# [RECORDS SUPPLIED]
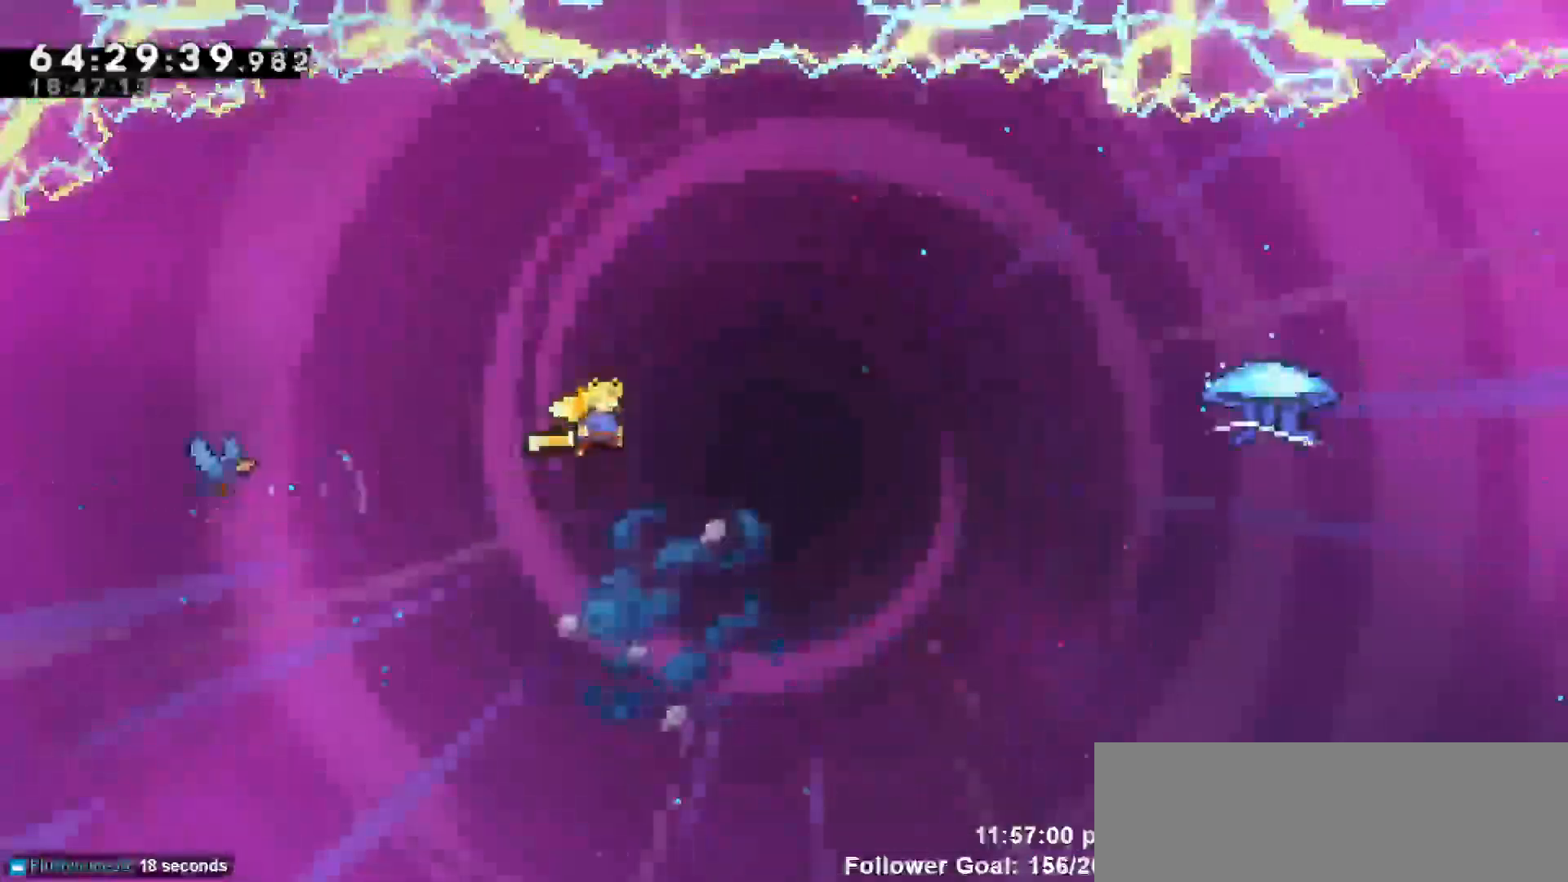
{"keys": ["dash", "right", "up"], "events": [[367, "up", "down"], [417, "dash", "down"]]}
---
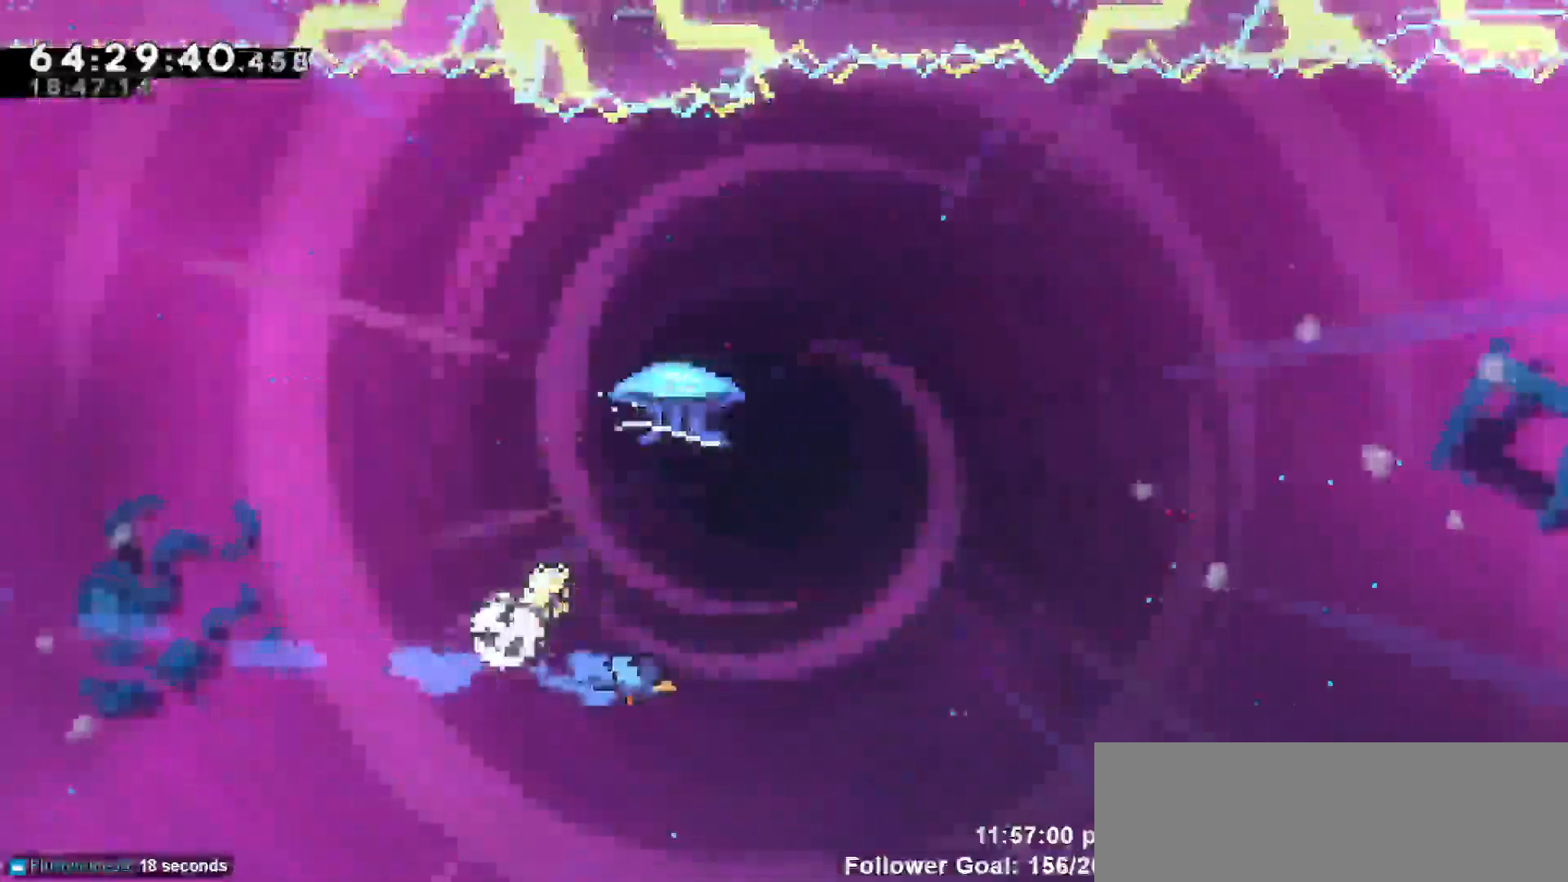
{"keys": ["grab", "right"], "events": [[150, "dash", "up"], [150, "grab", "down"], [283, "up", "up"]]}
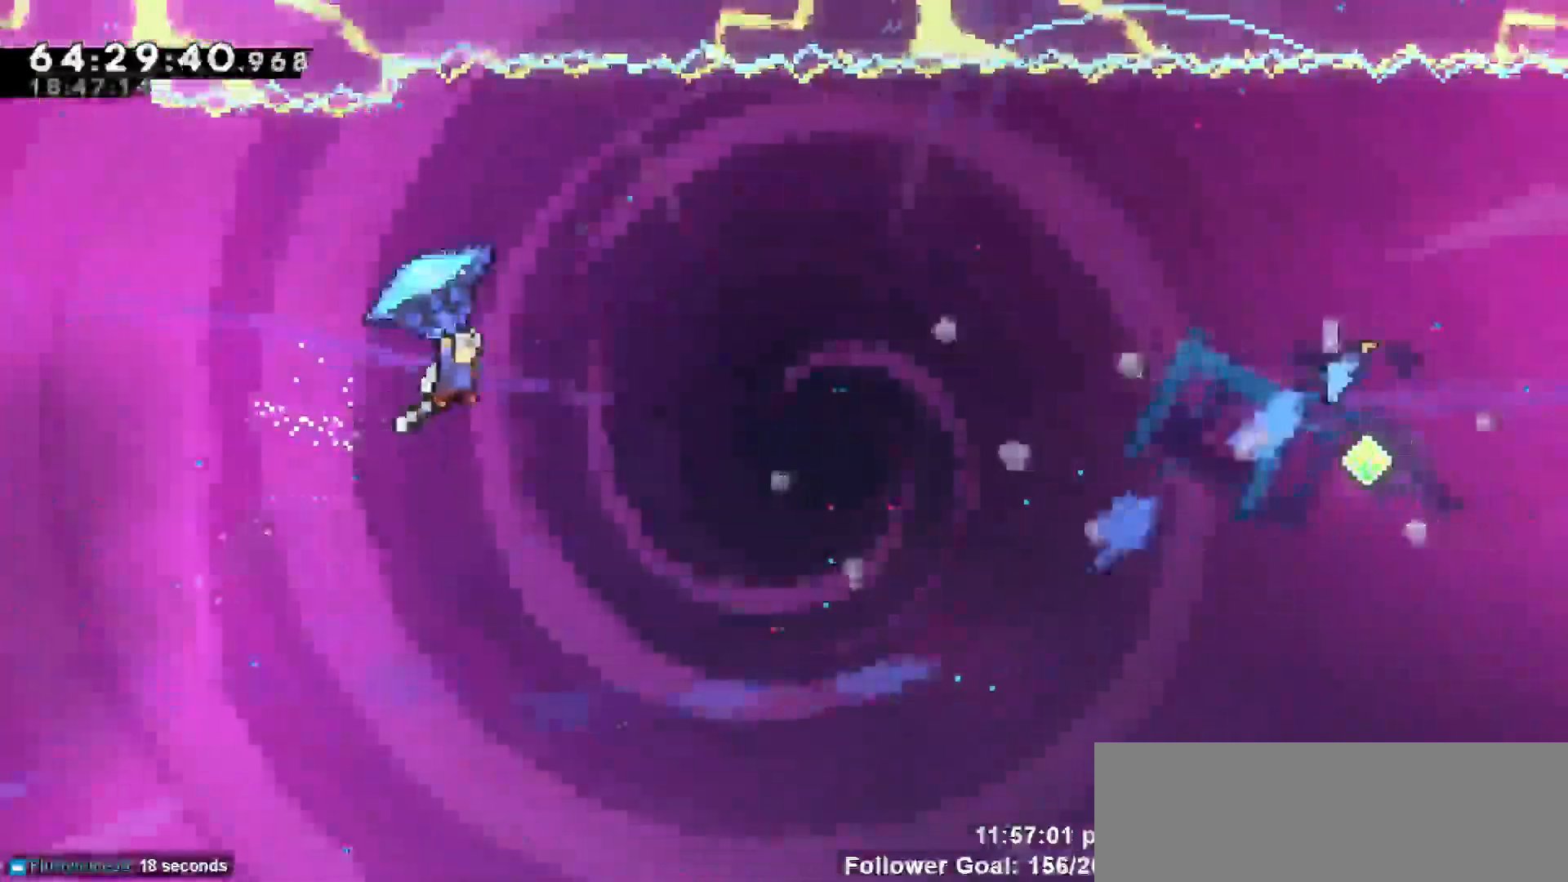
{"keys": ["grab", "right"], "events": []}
* * *
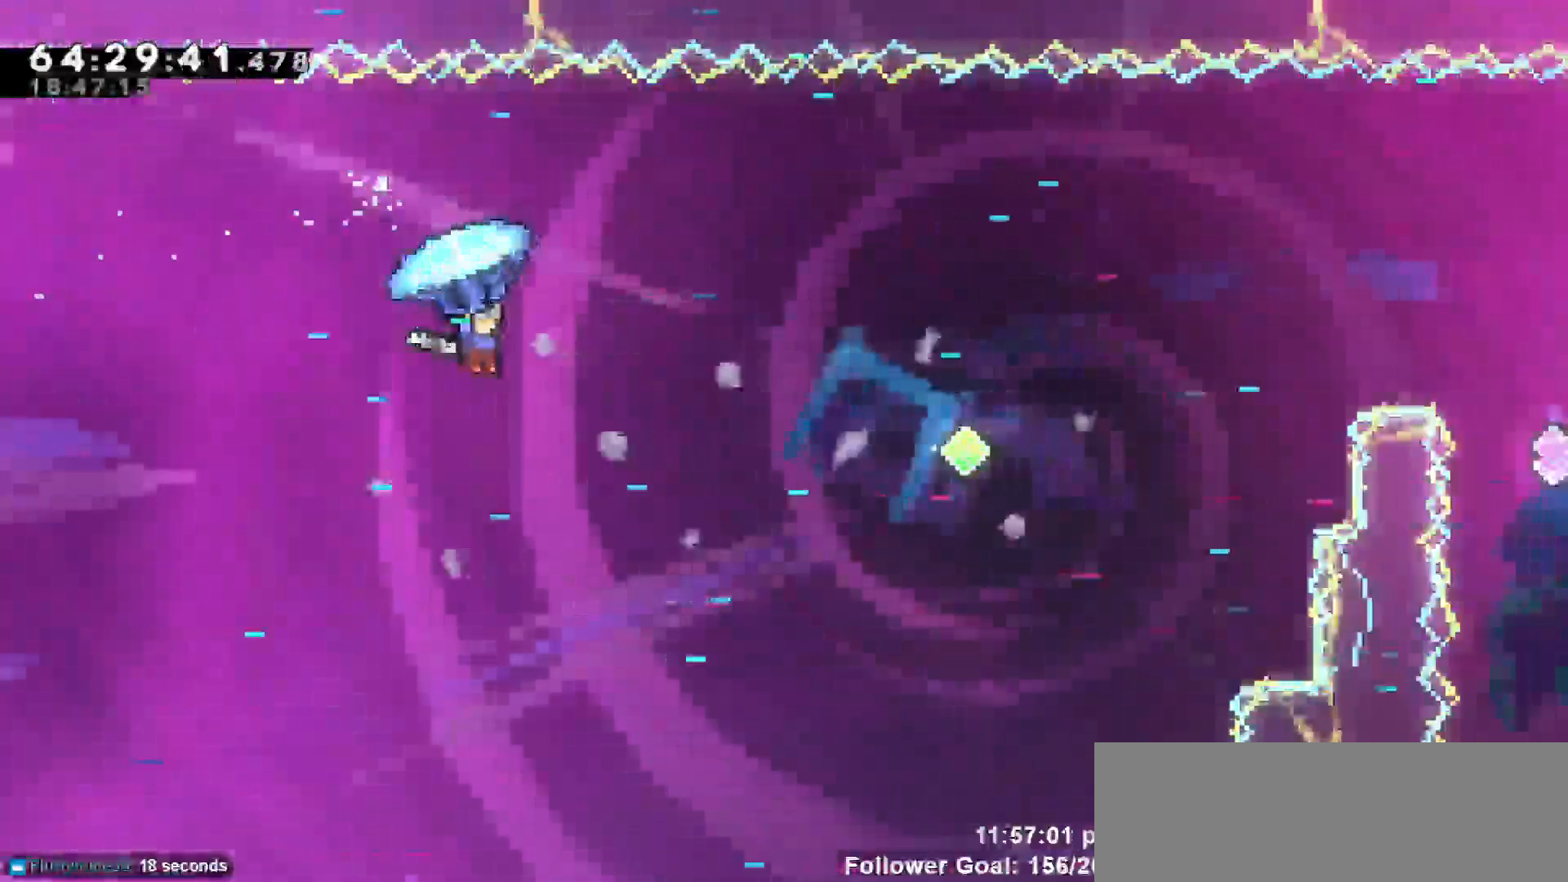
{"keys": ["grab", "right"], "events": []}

# [TASK ITEM]
Each line that holds the string "dash" counts once. Give the total for the listing and nothing else.

# [RESPONSE TO THE TASK]
2